Les migrants ? Quoi, les migrants ? Mon papier pour ce soir ? Mais tu me l’as demandé pour le numéro de la semaine prochaine. Finalement, on le fait en urgence ? Qu’est-ce qui se passe ? Qu’est-ce qu’on leur a encore fait aux migrants ? Des blessés graves ? Beaucoup ? Les Érythréens contre les Afghans ? Des armes à feu ? Au moment de la distribution de nourriture ? Bon, qu’est-ce qu’on a comme infos ? Un conflit entre les passeurs pour le contrôle des parkings ? Pas très neuf. La tension déclenchée par les opérations de Collomb qui provoqueraient une telle panique chez les migrants qu’ils se précipitent dans les rets des passeurs dans l’espoir de se tirer de ce pandémonium à n’importe quel prix ? Bon, d’accord, avec ça, je peux faire quelque chose. Tu veux combien ? 3 400 signes ? Et je donne dans quoi ? Compassion ou indignation ?

Quoi du cynisme ? Tu as autre chose en magasin ? Tu penses que les journaux télévisés vont ouvrir sur Calais ou sur le type qui a avoué le meurtre de sa femme ? Et tu ne le vois pas arriver, le défilé d’experts du crime conjugal et la procession de voisins pour nous raconter qu’ils n’auraient jamais imaginé qu’un type aussi gentil puisse être aussi méchant ? Et les avocats pour nous jouer le procès avant l’instruction ? Ça tiendra jusqu’aux JO d’hiver. Regarde les prisons, ça a occupé quoi ? Trois jours ? Ce n’est pourtant pas les rapports, reportages, témoignages qui manquent, ni les images sorties en fraude qui montrent dans quoi vivent les taulards, ni les récits qui décrivent ce qui ne se voit ni ne se filme, la promiscuité, le bruit, les suicides, les viols. Même les sénateurs sont sortis de leur réserve et ont évoqué une « humiliation pour la République ». C’était il y a dix-huit ans. Leur rapport est complet, précis, détaillé, suivi de la proposition de trente mesures à prendre en urgence.

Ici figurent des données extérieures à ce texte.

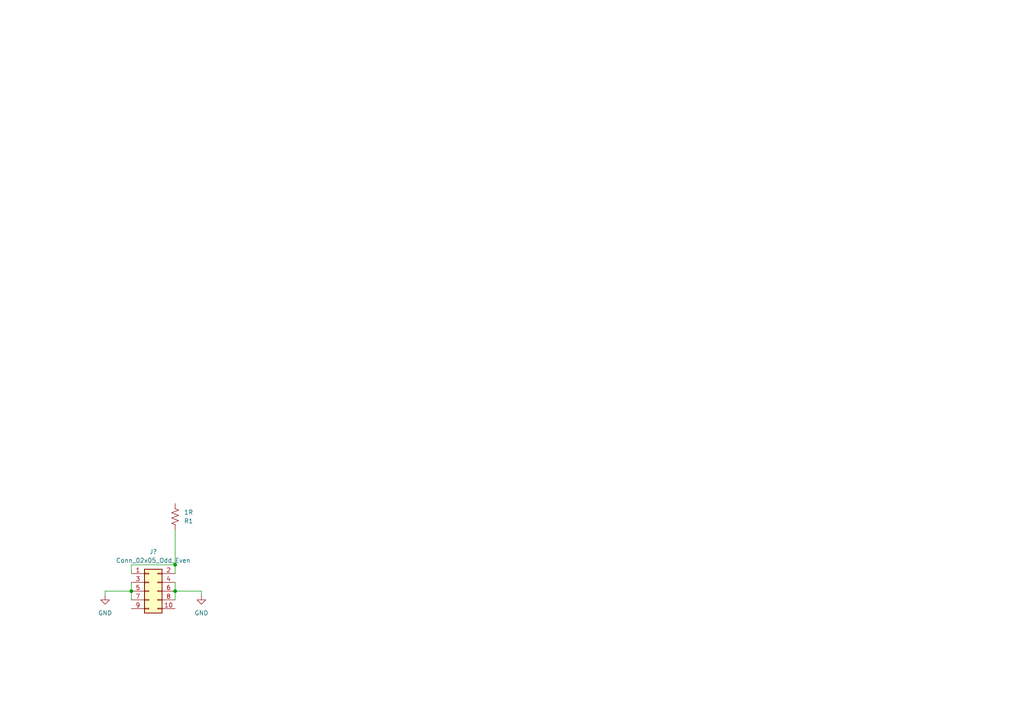
<source format=kicad_sch>
(kicad_sch (version 20211123) (generator eeschema)

  (uuid b28010bb-d7ef-45c0-9464-82535ea0bab4)

  (paper "A4")

  

  (junction (at 50.8 163.83) (diameter 0) (color 0 0 0 0)
    (uuid 2e5c2a93-e368-46c8-b25c-ae04d42a14b2)
  )
  (junction (at 50.8 171.45) (diameter 0) (color 0 0 0 0)
    (uuid 35924bd2-28b8-40b4-9471-b8652b2ee2ed)
  )
  (junction (at 38.1 171.45) (diameter 0) (color 0 0 0 0)
    (uuid 62cd4758-5437-42be-b684-0bb9d49082e3)
  )

  (wire (pts (xy 50.8 171.45) (xy 50.8 173.99))
    (stroke (width 0) (type default) (color 0 0 0 0))
    (uuid 2c0daa90-33c1-4bb2-b187-48872b2f54b0)
  )
  (wire (pts (xy 38.1 171.45) (xy 38.1 173.99))
    (stroke (width 0) (type default) (color 0 0 0 0))
    (uuid 3a043620-1324-45c4-b634-eeb1d67bfee0)
  )
  (wire (pts (xy 50.8 171.45) (xy 58.42 171.45))
    (stroke (width 0) (type default) (color 0 0 0 0))
    (uuid 66135674-b097-444b-9956-495d51b80789)
  )
  (wire (pts (xy 50.8 163.83) (xy 50.8 166.37))
    (stroke (width 0) (type default) (color 0 0 0 0))
    (uuid 67e8e800-c1c0-4e80-8c5d-4bab6f4f5cca)
  )
  (wire (pts (xy 50.8 168.91) (xy 50.8 171.45))
    (stroke (width 0) (type default) (color 0 0 0 0))
    (uuid 852f5304-ec72-46db-aedb-42fcd7087d9f)
  )
  (wire (pts (xy 50.8 153.67) (xy 50.8 163.83))
    (stroke (width 0) (type default) (color 0 0 0 0))
    (uuid a1ddd004-f1da-4f74-b67b-7686ef95360c)
  )
  (wire (pts (xy 58.42 171.45) (xy 58.42 172.72))
    (stroke (width 0) (type default) (color 0 0 0 0))
    (uuid c3ed5a97-501d-48b9-bd1b-567aea0ccc26)
  )
  (wire (pts (xy 38.1 171.45) (xy 30.48 171.45))
    (stroke (width 0) (type default) (color 0 0 0 0))
    (uuid d024f16b-3ba5-4bf6-ad85-7d7aba4e578c)
  )
  (wire (pts (xy 38.1 168.91) (xy 38.1 171.45))
    (stroke (width 0) (type default) (color 0 0 0 0))
    (uuid dff867de-ed1a-40f7-9309-6acf30f10e06)
  )
  (wire (pts (xy 38.1 166.37) (xy 38.1 163.83))
    (stroke (width 0) (type default) (color 0 0 0 0))
    (uuid e3e88407-e384-4e3b-a6de-45d511eefcba)
  )
  (wire (pts (xy 38.1 163.83) (xy 50.8 163.83))
    (stroke (width 0) (type default) (color 0 0 0 0))
    (uuid e9aedd22-0292-46cc-8c70-d2257333f201)
  )
  (wire (pts (xy 30.48 171.45) (xy 30.48 172.72))
    (stroke (width 0) (type default) (color 0 0 0 0))
    (uuid ecb73a22-d42b-48d5-8ab4-0972f902b29c)
  )

  (symbol (lib_id "power:GND") (at 58.42 172.72 0) (unit 1)
    (in_bom yes) (on_board yes) (fields_autoplaced)
    (uuid 04578b69-b254-43f5-b9a5-179cb2d70229)
    (property "Reference" "#PWR?" (id 0) (at 58.42 179.07 0)
      (effects (font (size 1.27 1.27)) hide)
    )
    (property "Value" "GND" (id 1) (at 58.42 177.8 0))
    (property "Footprint" "" (id 2) (at 58.42 172.72 0)
      (effects (font (size 1.27 1.27)) hide)
    )
    (property "Datasheet" "" (id 3) (at 58.42 172.72 0)
      (effects (font (size 1.27 1.27)) hide)
    )
    (pin "1" (uuid d17b5e3c-dc4e-46a3-9e5a-e010e574e658))
  )

  (symbol (lib_id "power:GND") (at 30.48 172.72 0) (unit 1)
    (in_bom yes) (on_board yes) (fields_autoplaced)
    (uuid 4cfeaaa0-2c66-4f01-8a09-587b0103c6d0)
    (property "Reference" "#PWR?" (id 0) (at 30.48 179.07 0)
      (effects (font (size 1.27 1.27)) hide)
    )
    (property "Value" "GND" (id 1) (at 30.48 177.8 0))
    (property "Footprint" "" (id 2) (at 30.48 172.72 0)
      (effects (font (size 1.27 1.27)) hide)
    )
    (property "Datasheet" "" (id 3) (at 30.48 172.72 0)
      (effects (font (size 1.27 1.27)) hide)
    )
    (pin "1" (uuid d7e0ffcc-ab35-444b-969a-2c8e946826f9))
  )

  (symbol (lib_id "Connector_Generic:Conn_02x05_Odd_Even") (at 43.18 171.45 0) (unit 1)
    (in_bom yes) (on_board yes) (fields_autoplaced)
    (uuid 7ad7fd74-9523-4091-adc7-89ccf3f3ed19)
    (property "Reference" "J?" (id 0) (at 44.45 160.02 0))
    (property "Value" "Conn_02x05_Odd_Even" (id 1) (at 44.45 162.56 0))
    (property "Footprint" "" (id 2) (at 43.18 171.45 0)
      (effects (font (size 1.27 1.27)) hide)
    )
    (property "Datasheet" "~" (id 3) (at 43.18 171.45 0)
      (effects (font (size 1.27 1.27)) hide)
    )
    (pin "1" (uuid 33cb4395-133d-41e7-9a43-63298b250344))
    (pin "10" (uuid cc1cce0f-2f45-4a8c-80df-dcc0880f9a32))
    (pin "2" (uuid ca4a6bed-3510-4369-828f-cf7f84f28506))
    (pin "3" (uuid 1bb80a8d-48e4-4cb9-811f-2c9db1224d7a))
    (pin "4" (uuid c24f87a9-abdd-45ab-9224-c6877d35ce98))
    (pin "5" (uuid 9757dbf1-5e14-4448-8bb6-4b9ef37c7d88))
    (pin "6" (uuid 1aa0eb9c-ddca-4ed7-91b1-3c5570d1661e))
    (pin "7" (uuid eeed1646-c8f4-42fe-a11a-1ef31be2ecba))
    (pin "8" (uuid bff18f5f-d4af-4236-94cc-39e1cfdba1c1))
    (pin "9" (uuid 5d33d4d8-803d-46cf-88fa-4b565c568fa3))
  )

  (symbol (lib_id "Device:R_US") (at 50.8 149.86 0) (unit 1)
    (in_bom yes) (on_board yes) (fields_autoplaced)
    (uuid 971cb404-836e-40ec-84d8-5ff443ed732f)
    (property "Reference" "1R" (id 0) (at 53.34 148.5899 0)
      (effects (font (size 1.27 1.27)) (justify left))
    )
    (property "Value" "R1" (id 1) (at 53.34 151.1299 0)
      (effects (font (size 1.27 1.27)) (justify left))
    )
    (property "Footprint" "" (id 2) (at 51.816 150.114 90)
      (effects (font (size 1.27 1.27)) hide)
    )
    (property "Datasheet" "~" (id 3) (at 50.8 149.86 0)
      (effects (font (size 1.27 1.27)) hide)
    )
    (pin "1" (uuid f7bc1d53-1af7-4d6d-9d72-b2c7d97242bd))
    (pin "2" (uuid 8aac7d6c-aab6-49ef-9d4a-383e4759d444))
  )

  (sheet_instances
    (path "/" (page "1"))
  )

  (symbol_instances
    (path "/04578b69-b254-43f5-b9a5-179cb2d70229"
      (reference "#PWR?") (unit 1) (value "GND") (footprint "")
    )
    (path "/4cfeaaa0-2c66-4f01-8a09-587b0103c6d0"
      (reference "#PWR?") (unit 1) (value "GND") (footprint "")
    )
    (path "/971cb404-836e-40ec-84d8-5ff443ed732f"
      (reference "1R") (unit 1) (value "R1") (footprint "")
    )
    (path "/7ad7fd74-9523-4091-adc7-89ccf3f3ed19"
      (reference "J?") (unit 1) (value "Conn_02x05_Odd_Even") (footprint "")
    )
  )
)

</source>
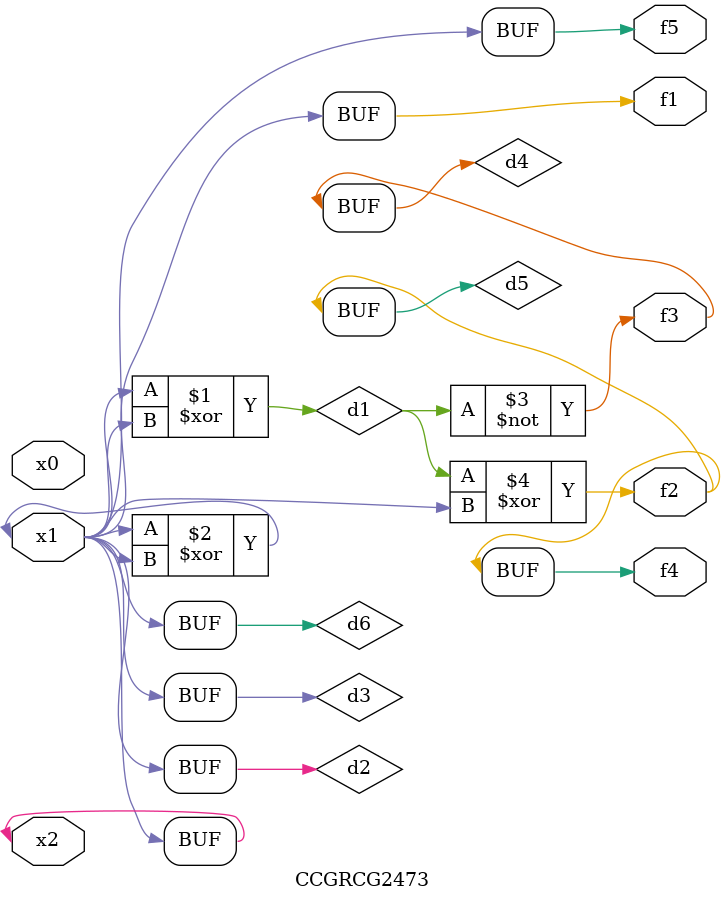
<source format=v>
module CCGRCG2473(
	input x0, x1, x2,
	output f1, f2, f3, f4, f5
);

	wire d1, d2, d3, d4, d5, d6;

	xor (d1, x1, x2);
	buf (d2, x1, x2);
	xor (d3, x1, x2);
	nor (d4, d1);
	xor (d5, d1, d2);
	buf (d6, d2, d3);
	assign f1 = d6;
	assign f2 = d5;
	assign f3 = d4;
	assign f4 = d5;
	assign f5 = d6;
endmodule

</source>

Et les EHPAD (établissements d’hébergement pour personnes âgées dépendantes) ? Un coup on s’émeut des mauvais traitements infligés aux pensionnaires – et plus encore lorsqu’ils sont complètement dépendants –, on détaille les humiliations qu’ils doivent subir, on est écœurés lorsqu’on apprend quelle nourriture on leur sert, on pince le nez quand on sait le peu d’hygiène à laquelle ils ont droit. Le coup d’après, on s’emporte contre les conditions de travail des personnels, contre leurs salaires, contre les obligations de rendement qui leur sont imposées – la toilette VMC (visage, mains, cul) à réaliser en dix minutes, par exemple. Le premier rapport à sonner l’alarme date de plus de dix ans. Il a eu les mêmes effets que le document sénatorial sur les prisons, bien que nous risquions tous davantage l’EHPAD que la taule.

Et les paysans ? Un suicide tous les deux jours. 20 % qui ne peuvent pas se verser de salaire. 30 % qui se paient moins de 350 euros par mois. En prime, la raréfaction des services publics en milieu rural conduite avec un unique souci, la gestion, comme si cette désertion en rase campagne n’allait pas avoir un coût. Combien de fois avons-nous entendu ces chiffres ? Combien de fois a-t-on expliqué la montée du FN par l’abandon de la ruralité par l’État ? Pas assez pour que le monde agricole ait l’honneur de figurer au menu des débats de la présidentielle. Alors, coco, Sisyphe n’est pas mon cousin, je te le fais ton papier, mais ton info sur les migrants, elle est comme les autres drames : tu choisis, je te la fais compassion ou indignation, de toute façon, ça ne durera que le temps de sa consommation.